Sebelumnya, Afrika Selatan mengajukan tuntutan dan pengaduan ke ICC pada akhir Desember 2023. Lewat gugatan itu, mereka menyatakan bahwa Israel melanggar Konvensi PBB terkait “Pencegahan Genosida” yang telah disepakati pada tahun 1948 dengan melancarkan serangannya terhadap Gaza.
Afrika Selatan telah berulang kali mendesak pengadilan untuk bertindak. Mereka mengatakan, situasi kemanusiaan yang mengerikan di Gaza mengharuskan pengadilan untuk mengeluarkan tindakan darurat lebih lanjut.
Juru bicara Kementerian Luar Negeri Turki, Oncu Kesili, mengatakan, “Kasus yang dibawa ke Mahkamah Internasional sangat penting, untuk memastikan kejahatan yang telah dilakukan oleh Israel. Hal ini tidak dapat dibiarkan begitu saja.”
Ketua Komite Hukum Parlemen Turki, Junaid Yuksal, menambahkan, Presiden Recep Tayyip Erdogan memutuskan untuk ikut serta dalam kasus tersebut dan menyatakan bahwa studi yang diperlukan telah dimulai.
Pentingnya Keikutsertaan Turki
Turki telah mengumumkan niatnya untuk bergabung dalam kasus ini. Mereka telah diberikan kesempatan untuk menyatakan pendapatnya mengenai penafsiran “Konvensi Genosida”, yang menjadi topik utama perselisihan.
Pentingnya interpretasi negara ini disorot karena perannya sebagai kekuatan regional yang berpengaruh. Serta besarnya kemampuan untuk mempengaruhi pertimbangan hakim internasional. Turki juga mempunyai hak untuk mengajukan permohonan aksesi, sehingga memungkinkan mereka untuk memainkan peran yang lebih aktif dalam diskusi hukum dan meningkatkan kemampuannya untuk mempengaruhi hasil suatu kasus.
Sebuah sumber yang mengetahui rincian pengajuan tersebut – yang memilih untuk tidak disebutkan namanya – menyatakan, komite tersebut bekerja secara proaktif untuk menyangkal semua argumen dan alasan yang mungkin diajukan Israel di hadapan pengadilan mengenai masalah ini.

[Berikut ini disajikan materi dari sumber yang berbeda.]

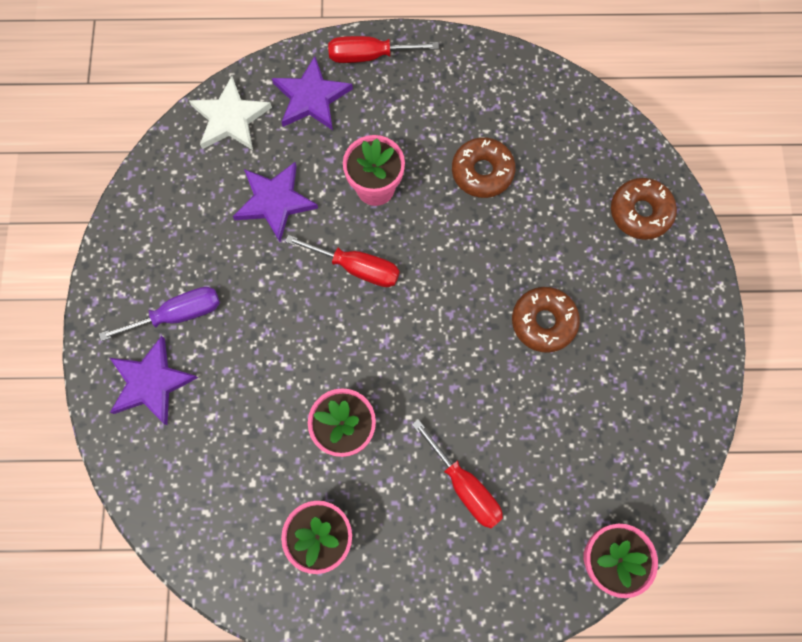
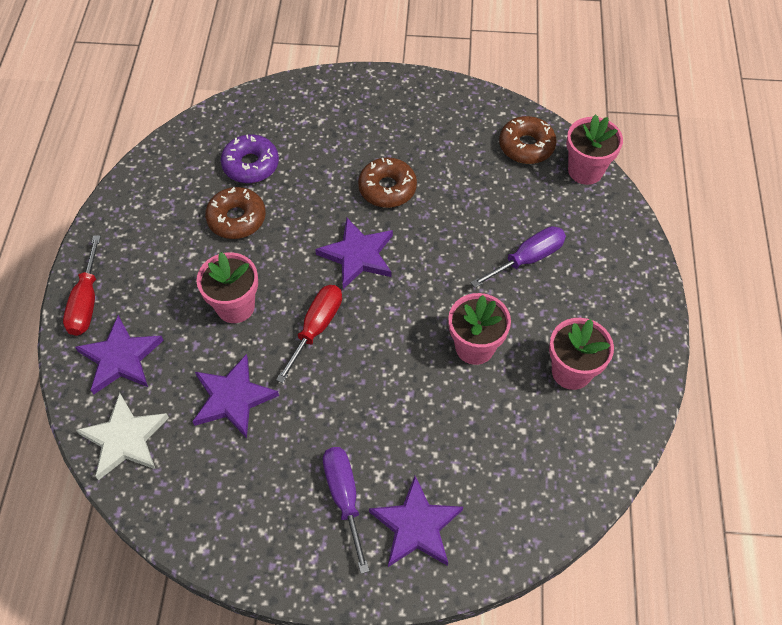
camera: 85 degrees left, 15 degrees down
red screwdriver [412,419,503,528] -> purple screwdriver [471,226,566,288]
brown donut [611,178,677,240] -> brown donut moved to [499,116,557,164]
none -> purple donut [221,134,279,183]
none -> purple star [315,217,393,289]

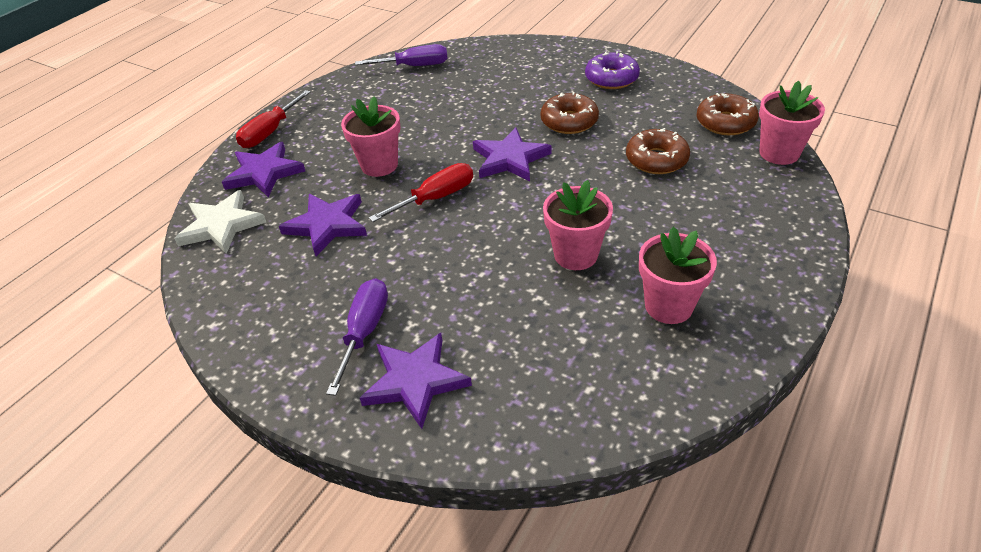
camera: 30 degrees right, 15 degrees down
brown donut [205,187,266,239] -> brown donut moved to [626,128,690,174]
purple donut [221,134,279,183] -> purple donut moved to [585,51,640,89]
purple screwdriver [471,226,566,288] -> purple screwdriver moved to [355,44,448,66]

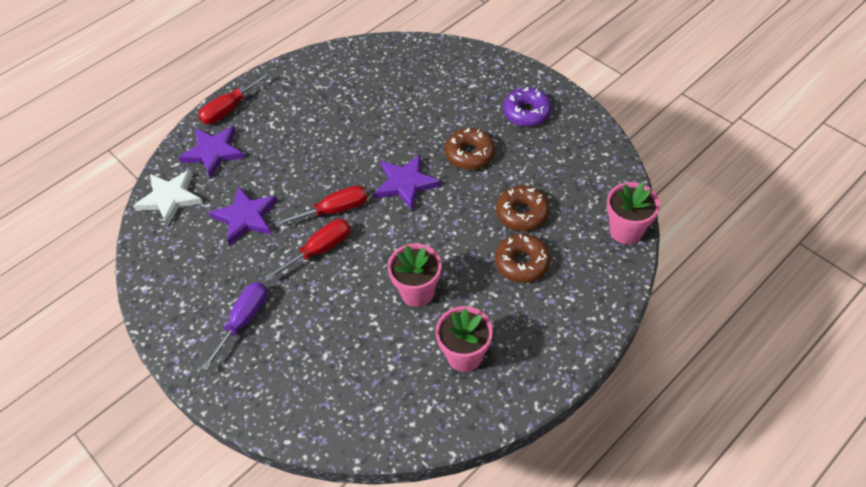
camera: 15 degrees right, 10 degrees up
pink flower pot [341,96,401,177] -> none
purple screwdriver [355,44,448,66] -> none
purple star [360,333,472,429] -> none
brown donut [696,93,759,135] -> brown donut moved to [495,234,550,283]
none -> red screwdriver [265,219,351,281]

Dia menjelaskan kepada Al Jazeera Net, para ahli hukum Israel mungkin mencoba untuk mengklaim bahwa pembantaian yang terjadi di Jalur Gaza selama sepuluh bulan terakhir adalah insiden tersendiri. Pemerintah penjajah “berusaha untuk menyangkal tindakan tersebut dan tidak mengakuinya.”

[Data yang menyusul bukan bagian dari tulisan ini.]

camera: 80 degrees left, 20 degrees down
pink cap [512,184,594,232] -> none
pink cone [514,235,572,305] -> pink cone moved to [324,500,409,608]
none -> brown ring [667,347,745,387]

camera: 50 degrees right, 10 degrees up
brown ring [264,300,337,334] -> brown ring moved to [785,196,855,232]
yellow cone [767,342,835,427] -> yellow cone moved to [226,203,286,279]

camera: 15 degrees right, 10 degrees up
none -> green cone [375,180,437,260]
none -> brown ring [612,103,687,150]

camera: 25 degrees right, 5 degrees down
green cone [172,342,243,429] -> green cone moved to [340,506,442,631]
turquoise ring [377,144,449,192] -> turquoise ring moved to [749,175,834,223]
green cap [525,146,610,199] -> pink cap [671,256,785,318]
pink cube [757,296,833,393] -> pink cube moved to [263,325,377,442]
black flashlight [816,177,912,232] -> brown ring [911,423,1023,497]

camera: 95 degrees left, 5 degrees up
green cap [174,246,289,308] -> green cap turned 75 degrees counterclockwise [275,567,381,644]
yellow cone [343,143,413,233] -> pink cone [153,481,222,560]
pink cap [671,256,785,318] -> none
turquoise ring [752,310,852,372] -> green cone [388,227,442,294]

“Permintaan Turki menekankan kebutuhan mendesak untuk menerapkan tindakan pencegahan sementara, yang harus dikeluarkan oleh Mahkamah Internasional tanpa penundaan. Dalam hal itu, termasuk menghentikan serangan Israel di Gaza dan segera membuka perbatasan Rafah untuk penyaluran bantuan kemanusiaan,” jelas sumber itu.
Pada gilirannya, Yugal Ager, seorang peneliti hukum internasional, mengonfirmasi kepada Al Jazeera Net bahwa aksesi Ankara terhadap gugatan ini tidak berarti bahwa mereka telah menjadi pihak besar di dalamnya, karena pihak utama di dalamnya adalah Afrika Selatan dan Israel.

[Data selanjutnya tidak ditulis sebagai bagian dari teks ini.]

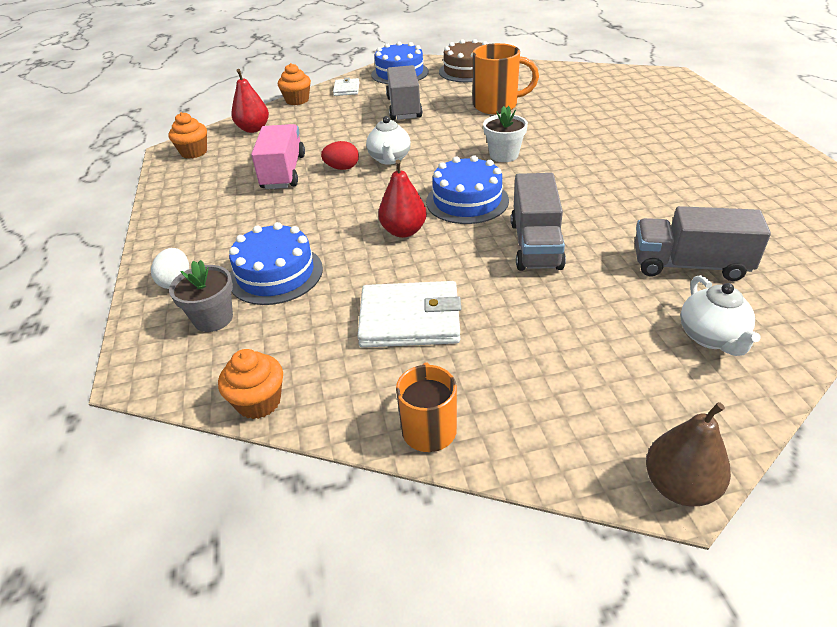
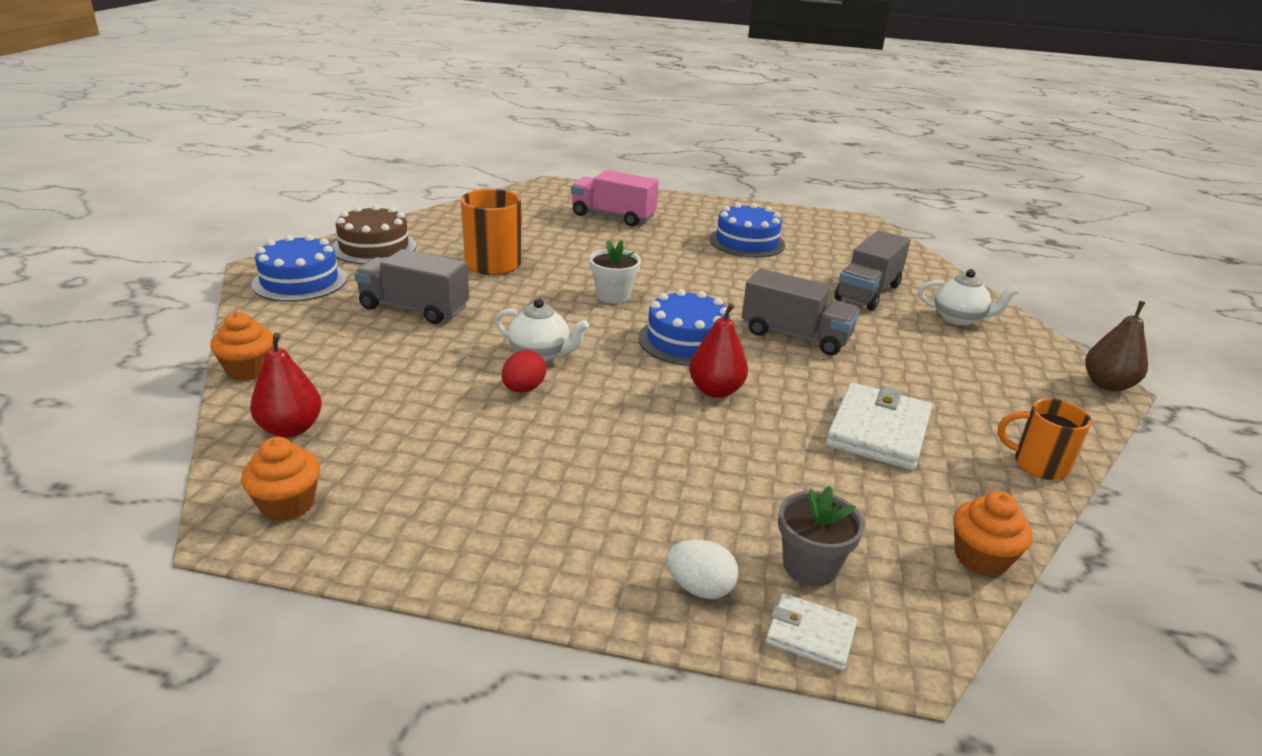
camera: 70 degrees left, 10 degrees down
blue cake [229,222,323,305] -> blue cake moved to [709,203,785,258]
pink truck [251,124,305,189] -> pink truck moved to [571,170,658,227]
white wallet [333,78,359,96] -> white wallet moved to [766,593,857,671]

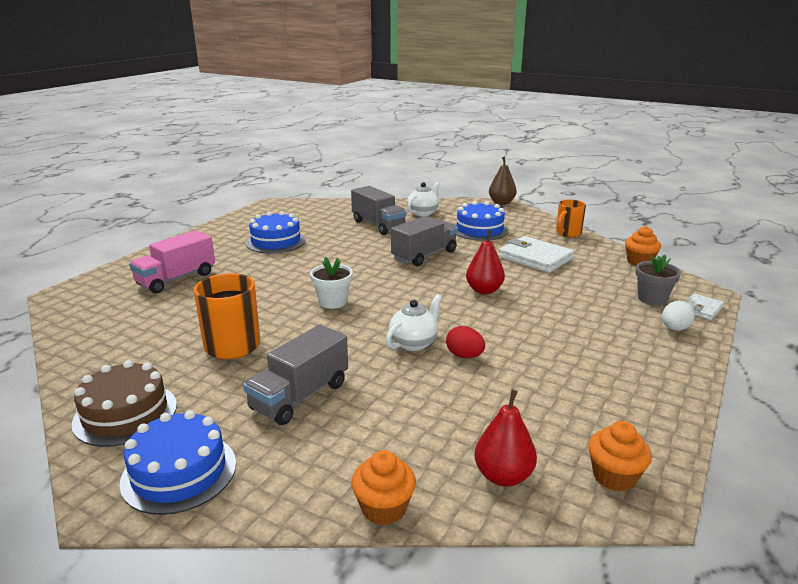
camera: 70 degrees left, 5 degrees down
blue cake [638,289,730,366] -> blue cake moved to [454,201,509,241]

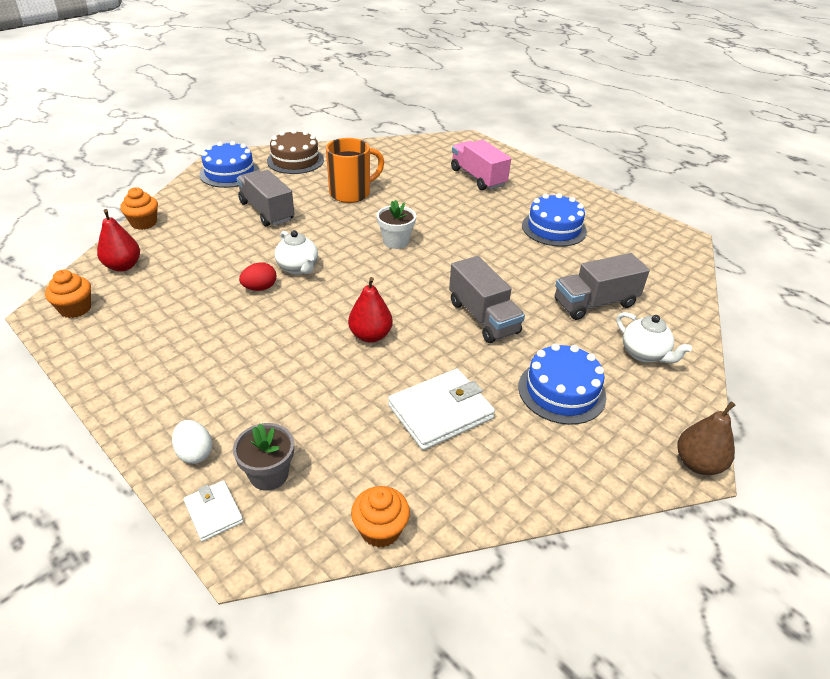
camera: 105 degrees right, 15 degrees up
orange mug [556,199,586,237] -> none

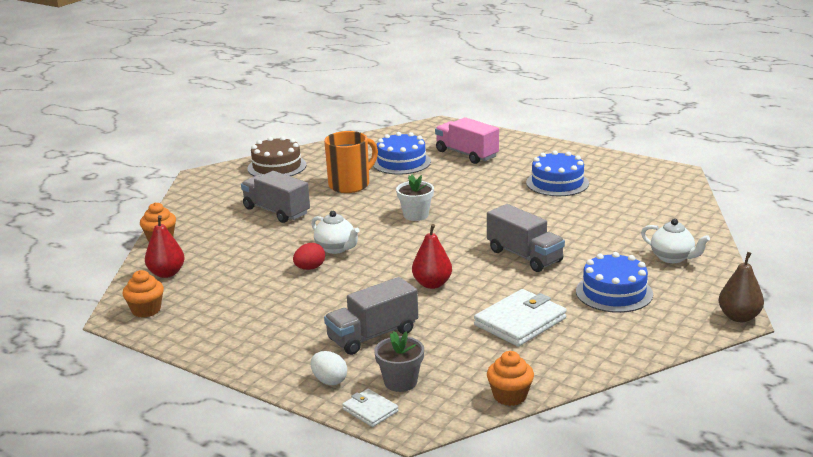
camera: 10 degrees left, 15 degrees down
blue cake [199,141,259,188] -> blue cake moved to [373,132,431,175]
grey truck [555,253,650,320] -> grey truck moved to [324,277,418,355]

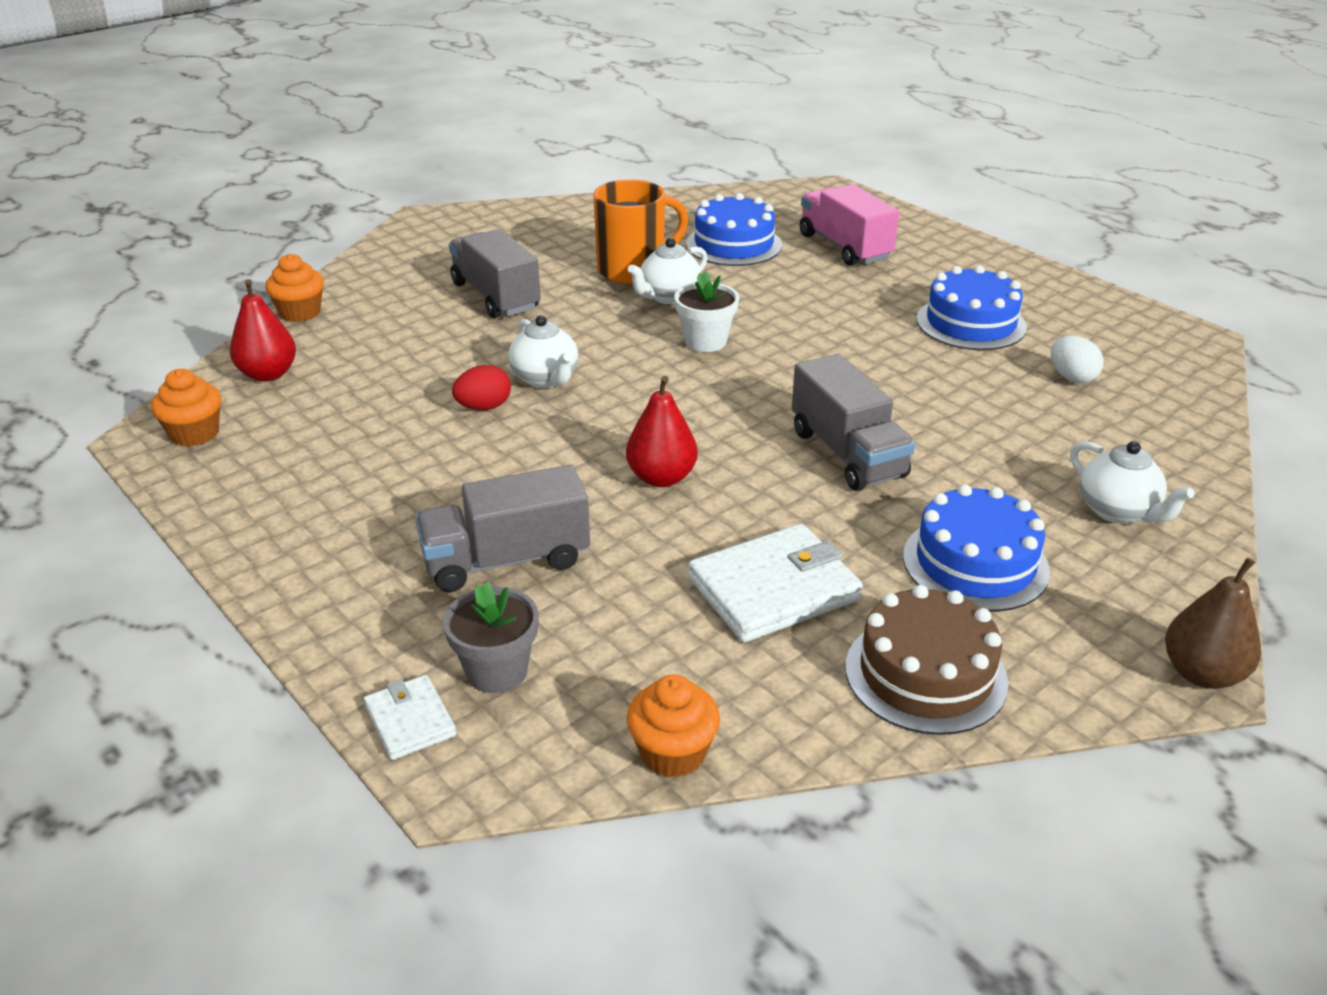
camera: 15 degrees right, 10 degrees up
brown cake [247,136,307,176] -> brown cake moved to [846,585,1009,735]
white egg [311,351,347,385] -> white egg moved to [1051,336,1104,383]
none -> white teapot [628,238,707,304]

Menurut dia, negara-negara yang ikut dalam gugatan tersebut adalah negara-negara yang berkeyakinan mempunyai kepentingan terhadap putusan-putusan yang akan dikeluarkan oleh pengadilan, dan mungkin terpengaruh oleh situasi yang ada. Oleh karena itu, mereka berupaya memberikan bukti dan pendapat yang mendukung salah satu pihak yang berkonflik.
Sejauh ini, sejumlah telah meminta untuk bergabung dalam gugatan Afrika Selatan. Di antaranya adalah Nikaragua, Kolombia, Libya, Meksiko, Palestina dan Spanyol. Namun, Departemen Kehakiman Internasional belum memutuskan permintaan tersebut.